--- Data Enclosed Below ---

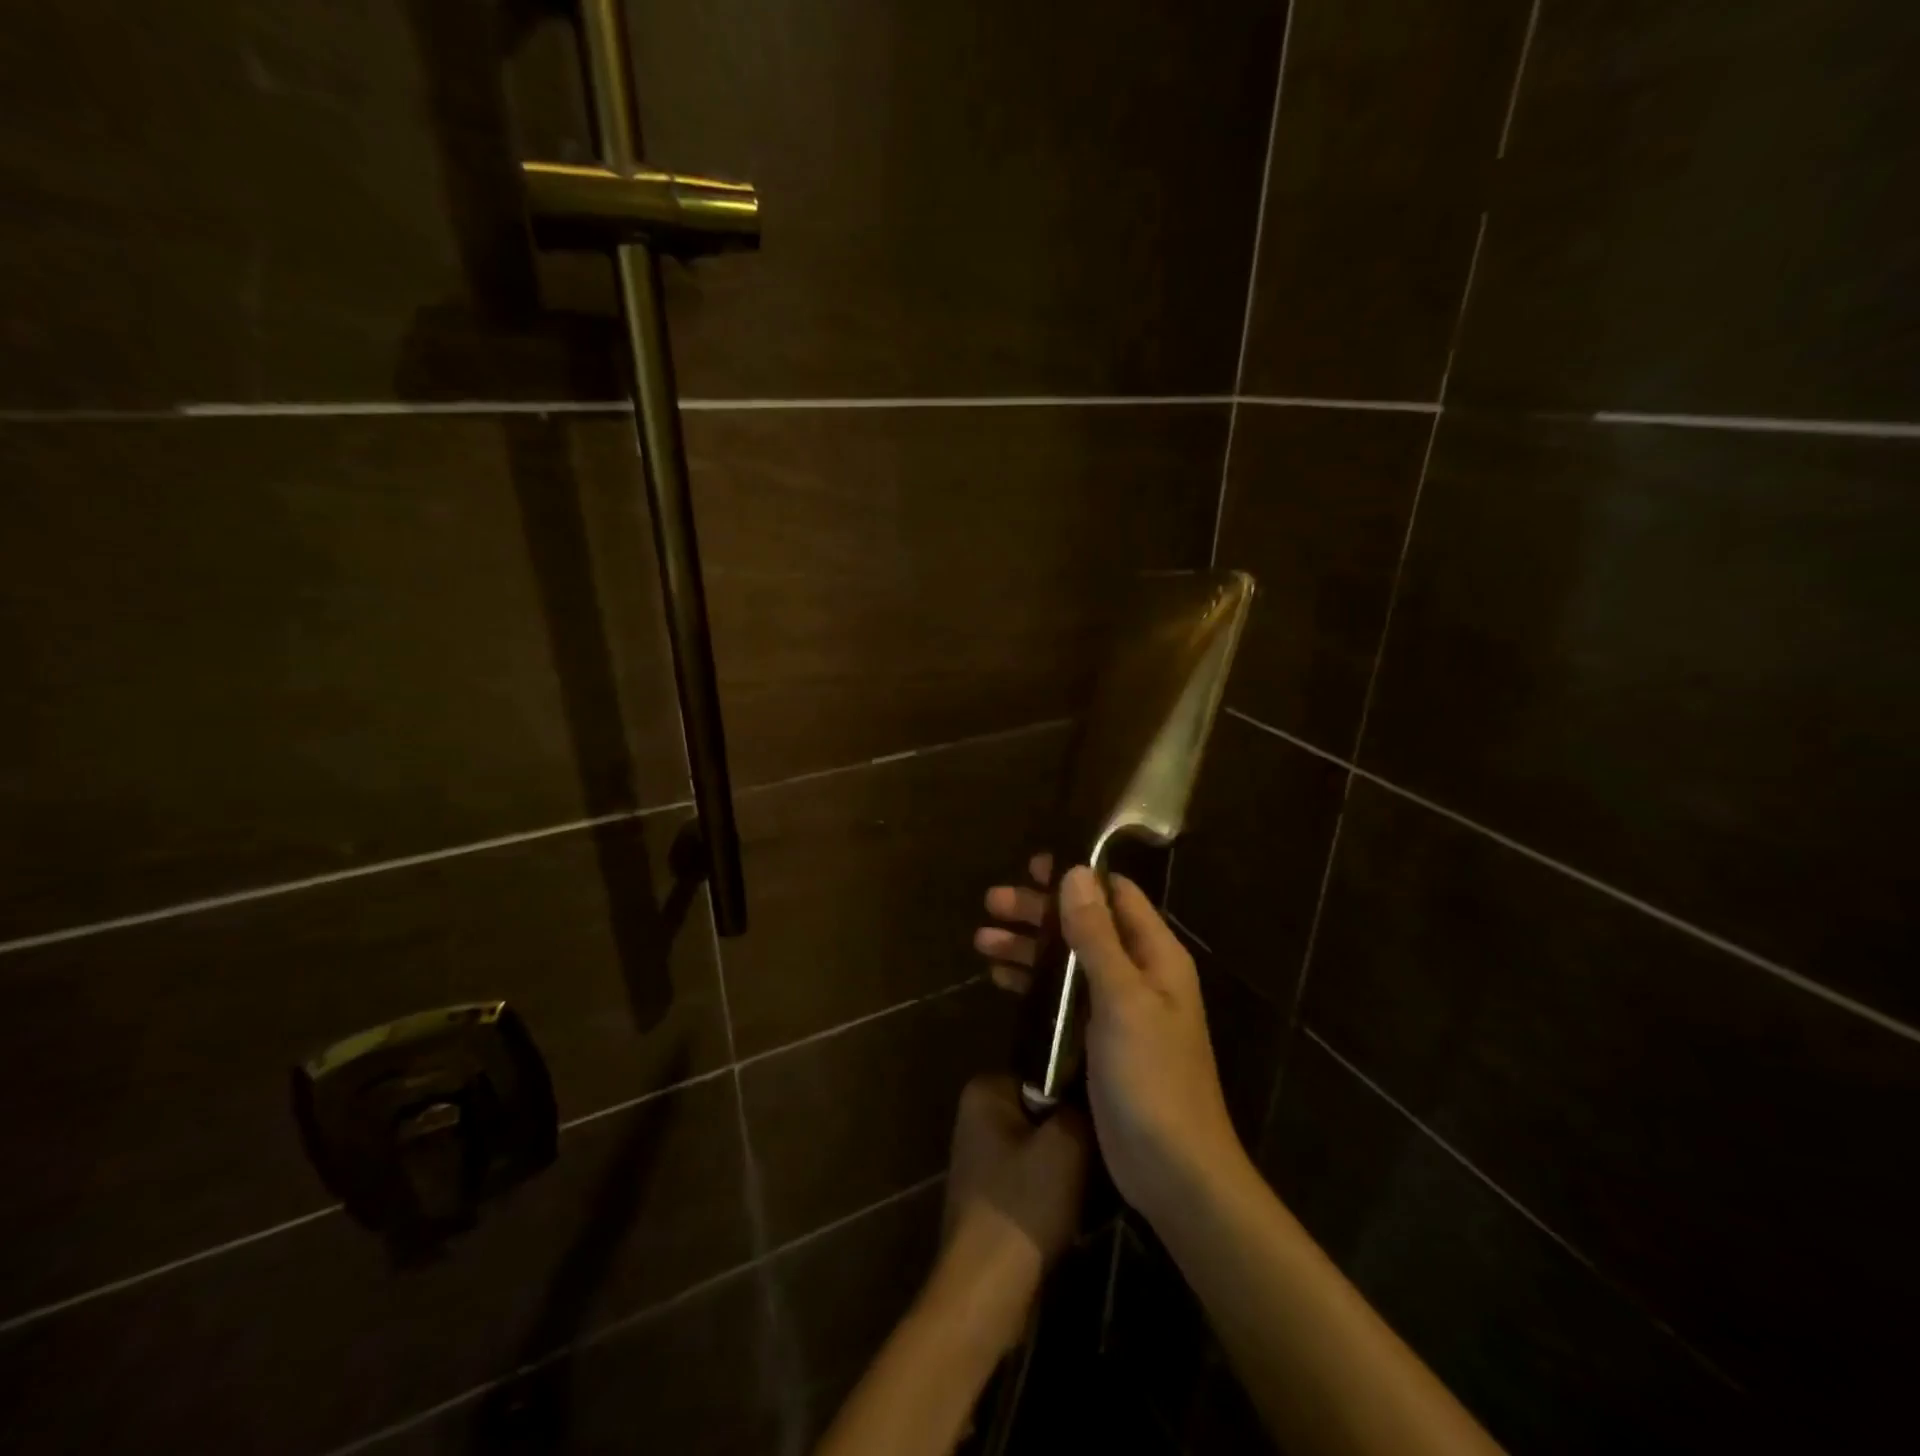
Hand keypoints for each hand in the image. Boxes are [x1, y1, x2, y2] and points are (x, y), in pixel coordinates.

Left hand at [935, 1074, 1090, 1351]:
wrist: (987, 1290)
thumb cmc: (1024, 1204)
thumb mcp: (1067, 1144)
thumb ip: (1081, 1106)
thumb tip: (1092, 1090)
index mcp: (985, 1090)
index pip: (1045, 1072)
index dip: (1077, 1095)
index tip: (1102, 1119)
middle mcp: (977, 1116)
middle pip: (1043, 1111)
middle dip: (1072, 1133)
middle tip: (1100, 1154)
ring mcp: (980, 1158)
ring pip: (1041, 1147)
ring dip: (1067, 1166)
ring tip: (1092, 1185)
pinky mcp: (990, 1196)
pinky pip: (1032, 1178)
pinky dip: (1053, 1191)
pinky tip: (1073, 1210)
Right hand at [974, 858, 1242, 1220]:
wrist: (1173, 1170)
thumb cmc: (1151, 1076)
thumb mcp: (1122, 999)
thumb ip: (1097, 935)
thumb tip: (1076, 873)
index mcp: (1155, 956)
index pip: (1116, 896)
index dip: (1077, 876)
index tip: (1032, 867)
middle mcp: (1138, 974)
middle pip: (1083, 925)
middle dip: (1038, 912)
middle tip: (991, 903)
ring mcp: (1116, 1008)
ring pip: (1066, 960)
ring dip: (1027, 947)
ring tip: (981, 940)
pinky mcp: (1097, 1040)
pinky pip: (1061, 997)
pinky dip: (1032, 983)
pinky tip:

--- End of Enclosed Data ---

None of the images should be copied, but every entry must be given again exactly.

Hand keypoints for each hand in the image. Boxes are [x1, y1, x2, y2] and points are (x, y), in pixel coordinates.

Left hand at [935, 1074, 1090, 1351]:
wrist: (987, 1290)
thumb cmc: (1024, 1204)
thumb mcp: (1067, 1144)
thumb ip: (1081, 1106)
thumb tip: (1092, 1090)
index mcp: (985, 1090)
index pip: (1045, 1072)
index dip: (1077, 1095)
index tip: (1102, 1119)
middle mcp: (977, 1116)
middle pip: (1043, 1111)
middle dip: (1072, 1133)
middle tip: (1100, 1154)
ring mcp: (980, 1158)
ring pip: (1041, 1147)
ring dip: (1067, 1166)
ring tip: (1092, 1185)
pinky mcp: (990, 1196)
pinky pip: (1032, 1178)
pinky dip: (1053, 1191)
pinky tip: (1073, 1210)
Right hand at [974, 858, 1242, 1220]:
wrist: (1173, 1170)
thumb cmc: (1151, 1076)
thumb mcp: (1122, 999)
thumb ip: (1097, 935)
thumb tip: (1076, 873)
index mcp: (1155, 956)
index pip: (1116, 896)
index dip: (1077, 876)
index tip: (1032, 867)
middle mcp: (1138, 974)
middle pip: (1083, 925)
middle dip: (1038, 912)
middle tip: (991, 903)
ring mcp: (1116, 1008)
ring pip: (1066, 960)
ring dip: (1027, 947)
ring tip: (981, 940)
pinky mcp: (1097, 1040)
pinky pip: (1061, 997)
pinky dip: (1032, 983)
pinky tip:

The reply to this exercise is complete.